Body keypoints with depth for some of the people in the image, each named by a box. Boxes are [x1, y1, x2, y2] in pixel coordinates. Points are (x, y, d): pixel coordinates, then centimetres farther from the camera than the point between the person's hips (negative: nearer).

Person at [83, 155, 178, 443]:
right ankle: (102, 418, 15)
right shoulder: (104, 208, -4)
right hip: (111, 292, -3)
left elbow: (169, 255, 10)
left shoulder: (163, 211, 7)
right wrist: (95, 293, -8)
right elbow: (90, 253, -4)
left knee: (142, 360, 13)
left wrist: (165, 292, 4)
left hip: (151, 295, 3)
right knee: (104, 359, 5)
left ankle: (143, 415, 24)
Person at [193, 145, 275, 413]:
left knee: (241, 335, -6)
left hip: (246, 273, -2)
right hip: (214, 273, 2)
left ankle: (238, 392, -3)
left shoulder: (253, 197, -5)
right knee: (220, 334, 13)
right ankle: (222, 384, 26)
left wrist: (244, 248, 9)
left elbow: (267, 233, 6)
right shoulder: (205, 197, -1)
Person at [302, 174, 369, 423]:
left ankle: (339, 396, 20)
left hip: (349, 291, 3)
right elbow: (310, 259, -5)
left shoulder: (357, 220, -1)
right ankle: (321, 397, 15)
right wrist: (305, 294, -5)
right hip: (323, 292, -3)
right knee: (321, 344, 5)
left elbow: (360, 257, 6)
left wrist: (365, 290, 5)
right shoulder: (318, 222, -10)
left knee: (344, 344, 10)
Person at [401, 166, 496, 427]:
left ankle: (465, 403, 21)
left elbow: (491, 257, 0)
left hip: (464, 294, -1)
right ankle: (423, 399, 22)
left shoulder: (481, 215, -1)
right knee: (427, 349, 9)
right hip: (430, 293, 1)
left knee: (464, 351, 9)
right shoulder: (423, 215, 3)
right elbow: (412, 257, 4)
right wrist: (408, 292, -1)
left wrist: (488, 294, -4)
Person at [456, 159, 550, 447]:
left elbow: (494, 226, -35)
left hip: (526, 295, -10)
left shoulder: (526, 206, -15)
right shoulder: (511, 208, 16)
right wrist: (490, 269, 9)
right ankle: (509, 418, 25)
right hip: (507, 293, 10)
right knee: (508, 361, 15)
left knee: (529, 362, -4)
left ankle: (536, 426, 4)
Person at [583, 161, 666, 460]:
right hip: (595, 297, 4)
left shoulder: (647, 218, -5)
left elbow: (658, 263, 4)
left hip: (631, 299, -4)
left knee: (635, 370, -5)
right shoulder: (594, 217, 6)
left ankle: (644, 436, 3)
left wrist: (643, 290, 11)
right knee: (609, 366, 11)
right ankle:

→ **Required action**:
Scale the data between the line holding "left hip: (631, 299, -4)" and the last line of the data, inclusive, and give only those lines. Repeat each one with its joint name, multiplying every point's x, y and depth values by 1.55 and rounding to whole numbers, with halves rounded up.

→ **Task answer**:
left hip: (978, 463, -6)
left knee: (984, 574, -8)
right shoulder: (921, 336, 9)
left ankle: (998, 676, 5)
left wrist: (997, 450, 17)
right knee: (944, 567, 17)
right ankle:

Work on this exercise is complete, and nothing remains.